Amid high security and in a secret location, around 140 people gathered for the sixth Annual Muslim-Jewish Conference (MJC) in Berlin this week.
Some participants risked their lives to attend, organisers said.
"I have the utmost respect for the Muslim participants and young leaders who are sometimes risking everything, and go back and effect change in the areas where they can," MJC co-founder Ilja Sichrovsky said.
"They go home and talk about the Holocaust and antisemitism."
They may turn out to be diplomats, artists, community activists, said Mr Sichrovsky, the project's general secretary, whose father is Jewish.
The purpose of the event is not to solve the world's problems, but to discuss shared concerns, such as antisemitism and anti-Muslim racism, he added.
In a closed session on the Israel-Palestine conflict, people were able to hold discussions in a "safe" environment.
Some critics have noted that participants from Muslim countries are reluctant to speak publicly about their attendance.
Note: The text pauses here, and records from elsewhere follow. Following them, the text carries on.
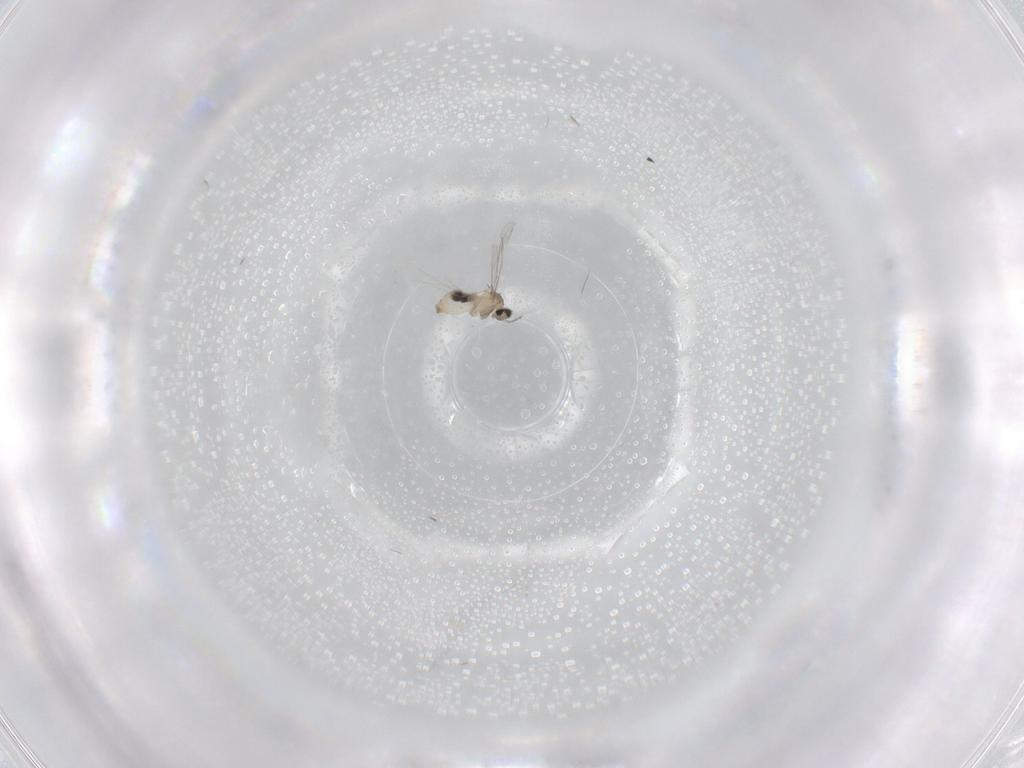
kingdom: Animalia
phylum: Arthropoda
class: Insecta
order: Diptera
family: Cecidomyiidae
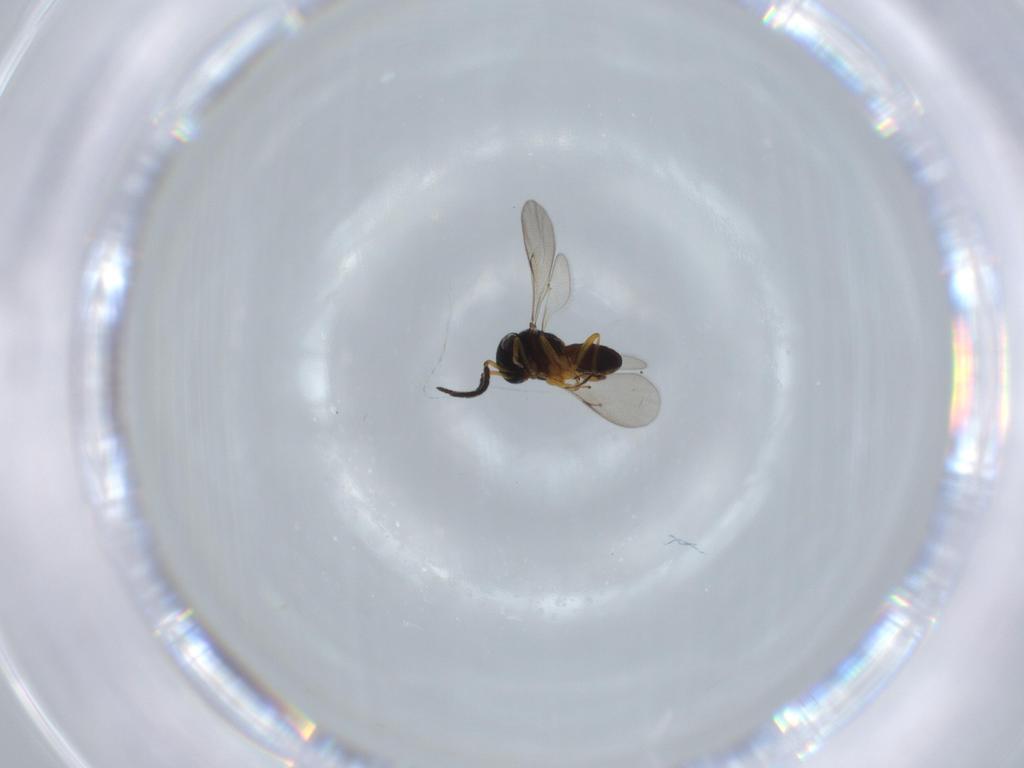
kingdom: Animalia
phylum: Arthropoda
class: Insecta
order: Hymenoptera
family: Scelionidae
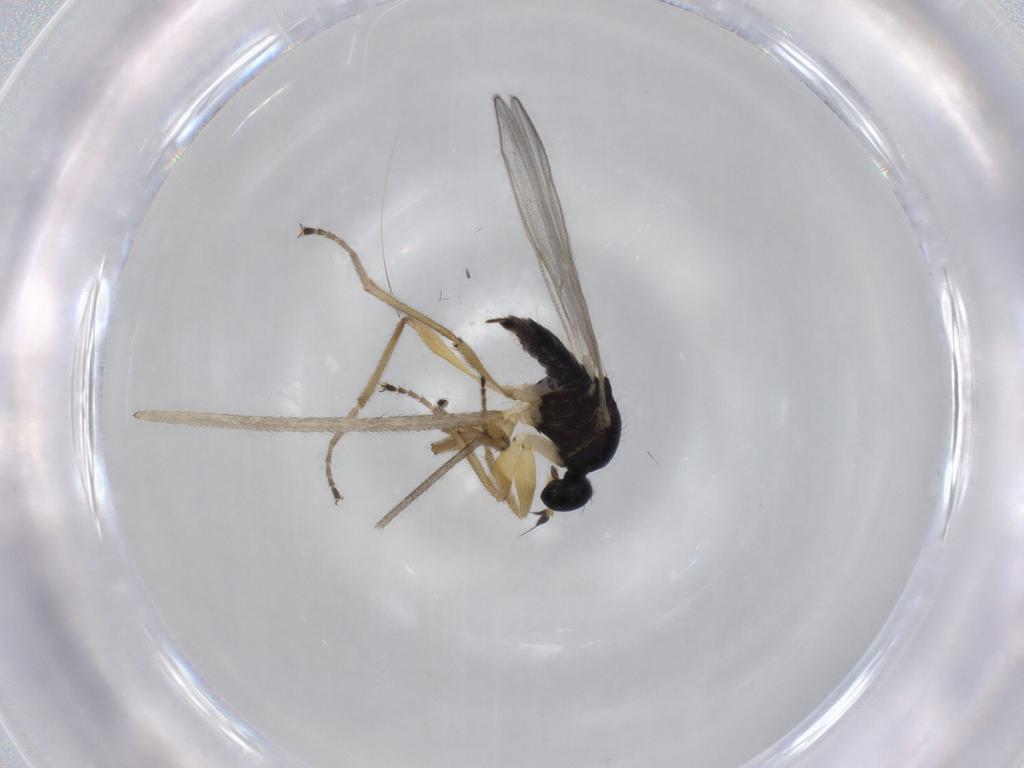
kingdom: Animalia
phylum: Arthropoda
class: Insecta
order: Diptera
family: Hybotidae
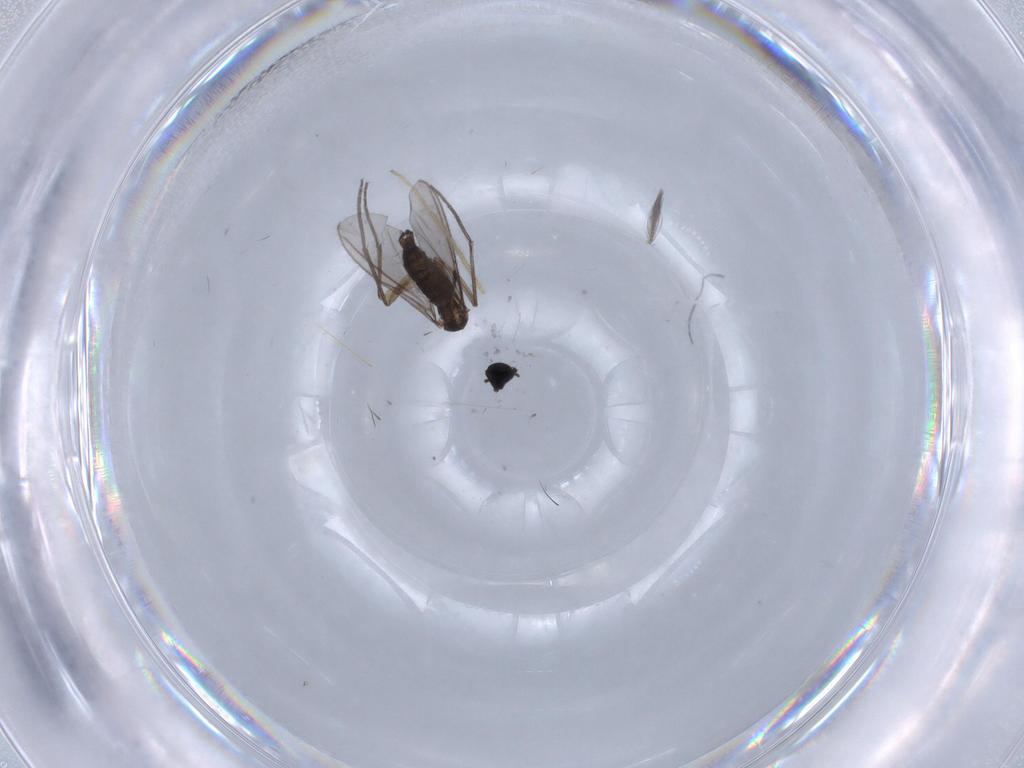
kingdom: Animalia
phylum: Arthropoda
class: Insecta
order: Diptera
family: Sciaridae
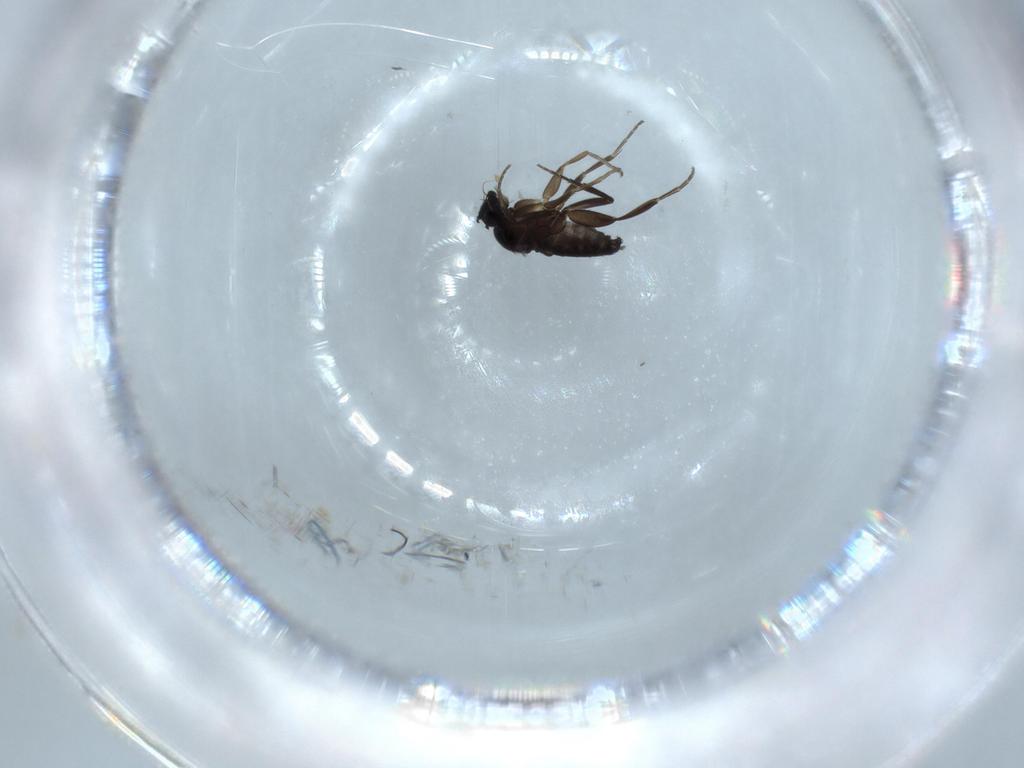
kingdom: Animalia
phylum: Arthropoda
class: Insecta
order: Diptera
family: Phoridae
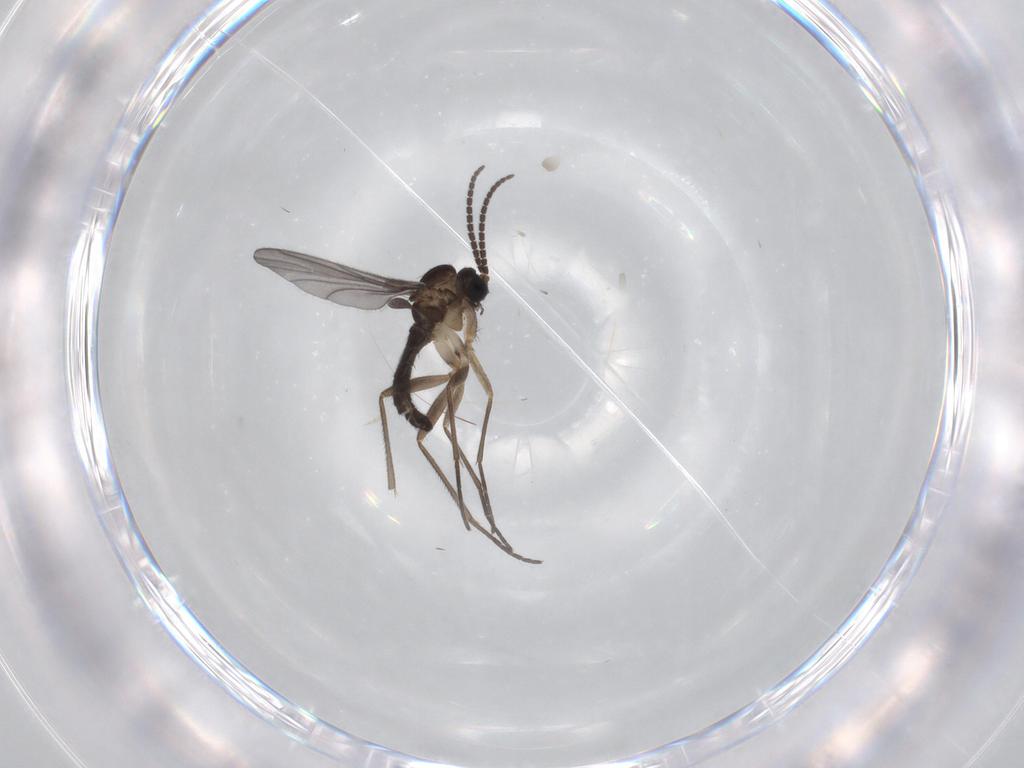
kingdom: Animalia
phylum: Arthropoda
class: Insecta
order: Diptera
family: Sciaridae
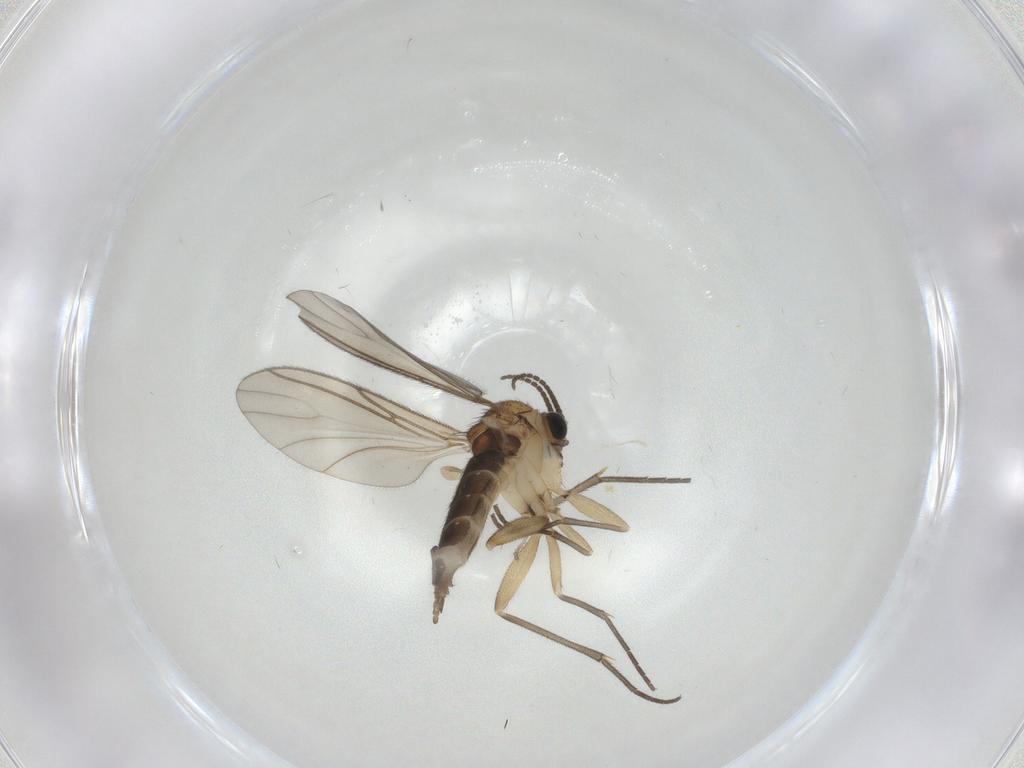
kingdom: Animalia
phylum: Arthropoda
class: Insecta
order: Diptera
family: Sciaridae
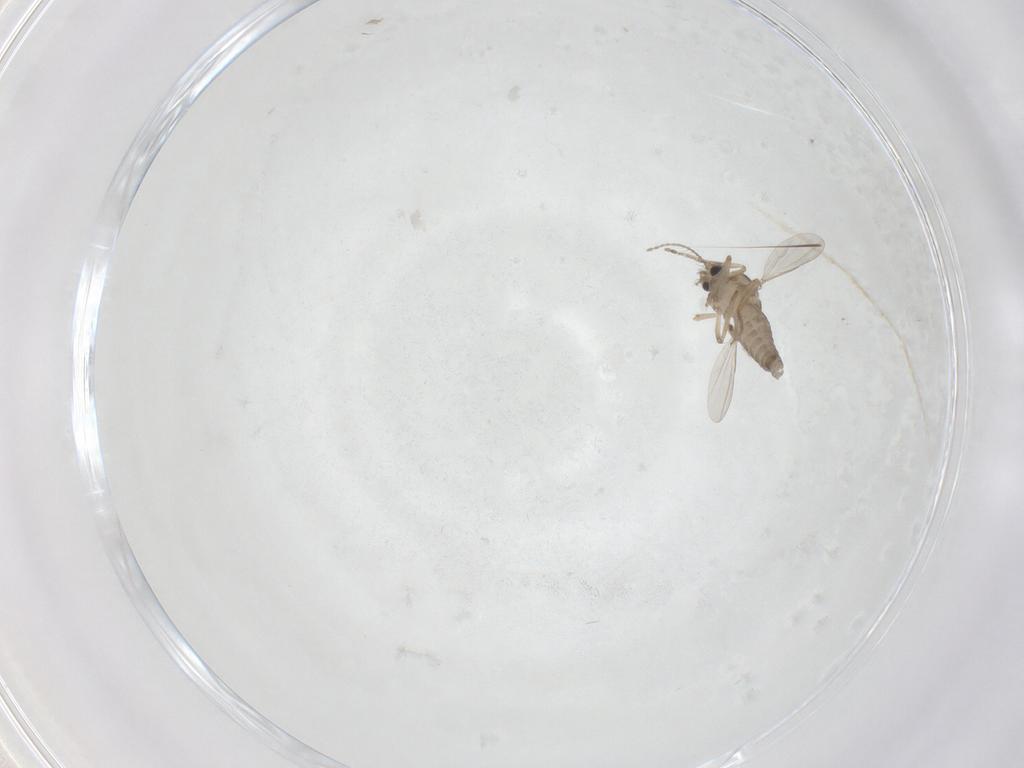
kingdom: Animalia
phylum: Arthropoda
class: Insecta
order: Diptera
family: Ceratopogonidae
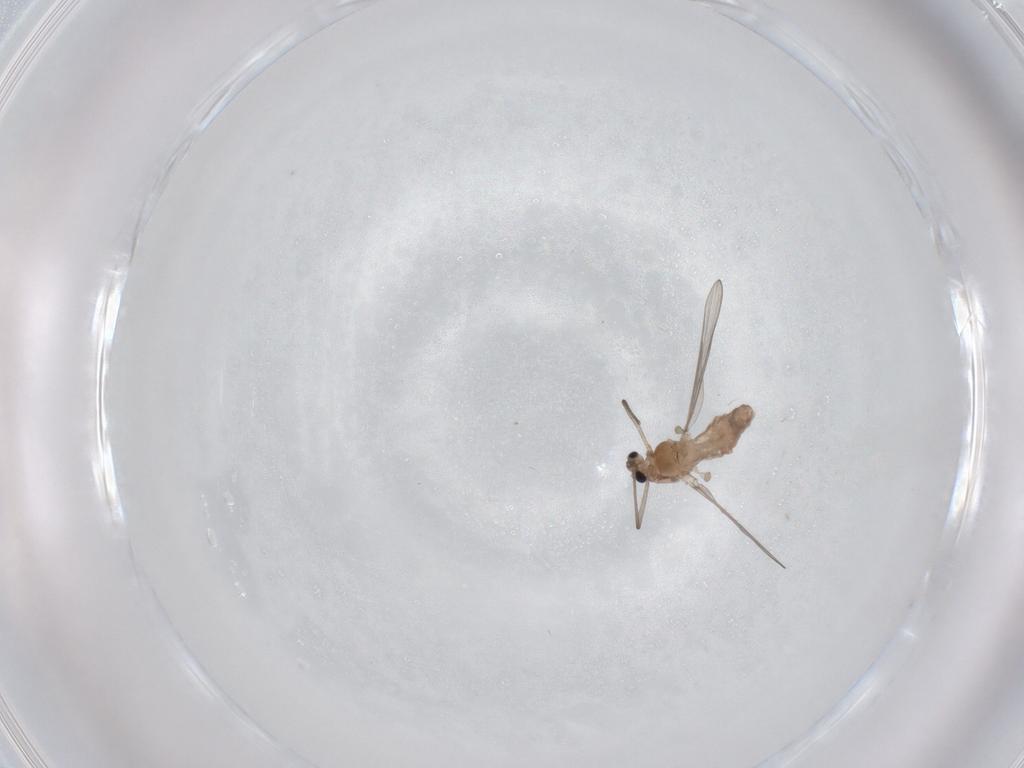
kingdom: Animalia
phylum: Arthropoda
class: Insecta
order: Diptera
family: Chironomidae
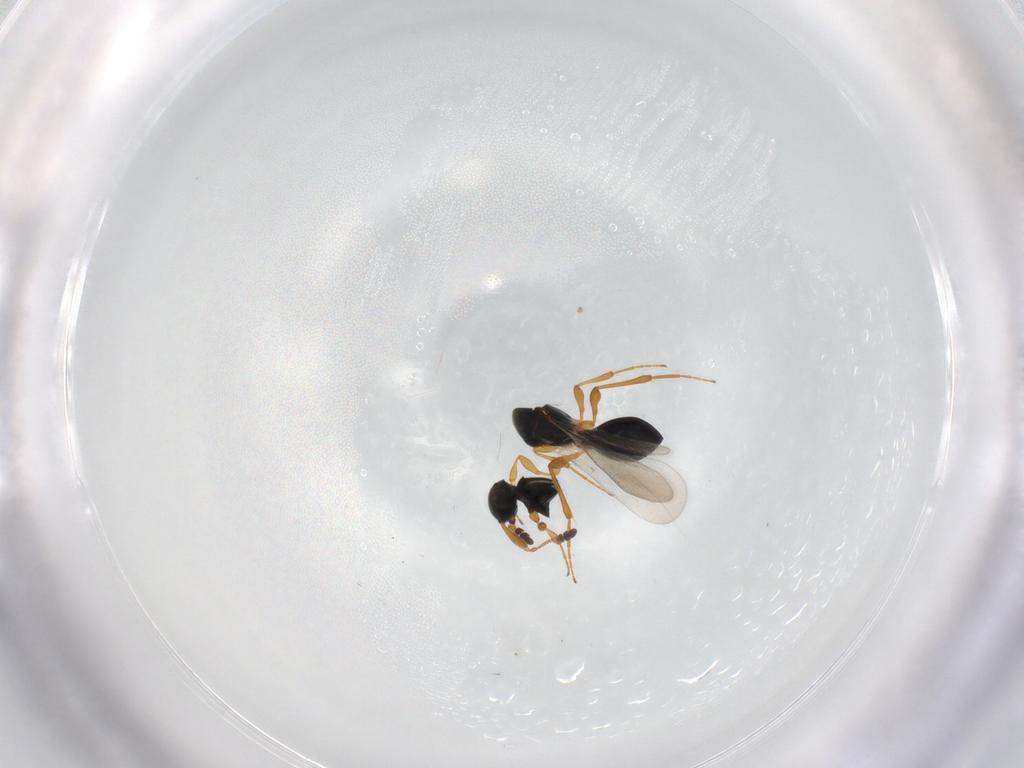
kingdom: Animalia
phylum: Arthropoda
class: Insecta
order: Hymenoptera
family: Platygastridae
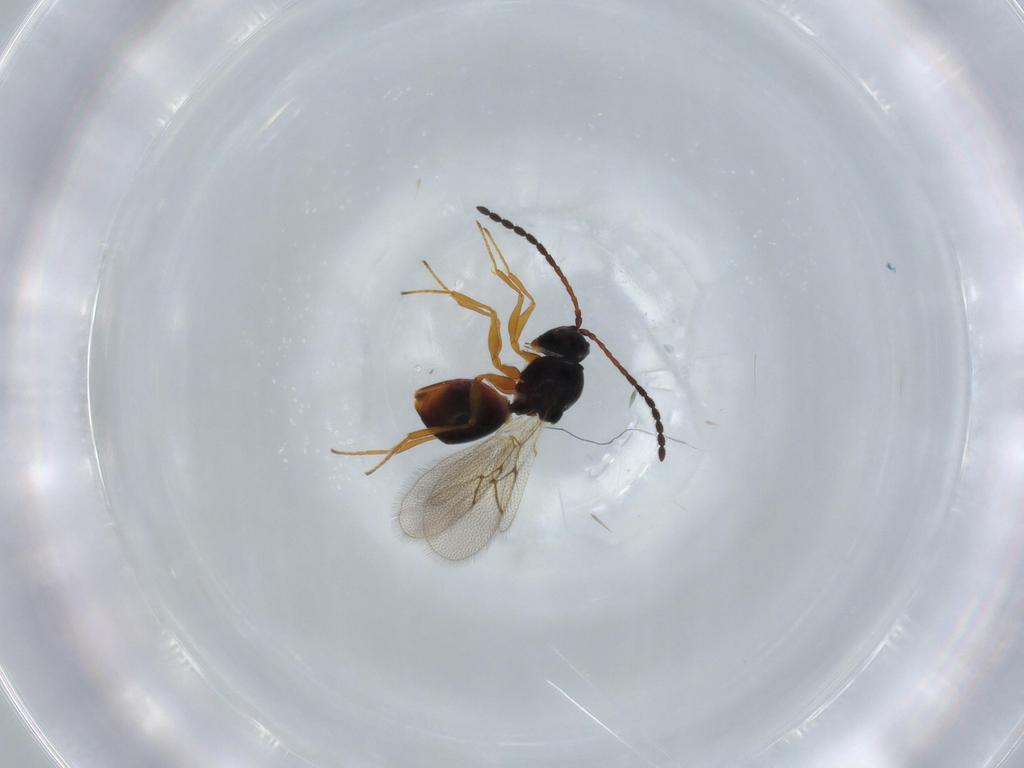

The organisers say that is because it may be dangerous for them to do so.
"It is so inspiring to see people taking risks - including risks to their lives at times - to be here," said MJC board member Sami Elmansoury, 31, an American Muslim whose family came from Egypt. "Many of them have a lot to lose, so the fact they believe that they have more to gain my coming here gives me hope."
It is the first time the Vienna-based project has held its conference in Berlin. It is sponsored in part by foreign ministries of Germany and Austria, and also by the German government and industry fund EVZ, established to ensure remembrance of the Nazi use of forced and slave labour.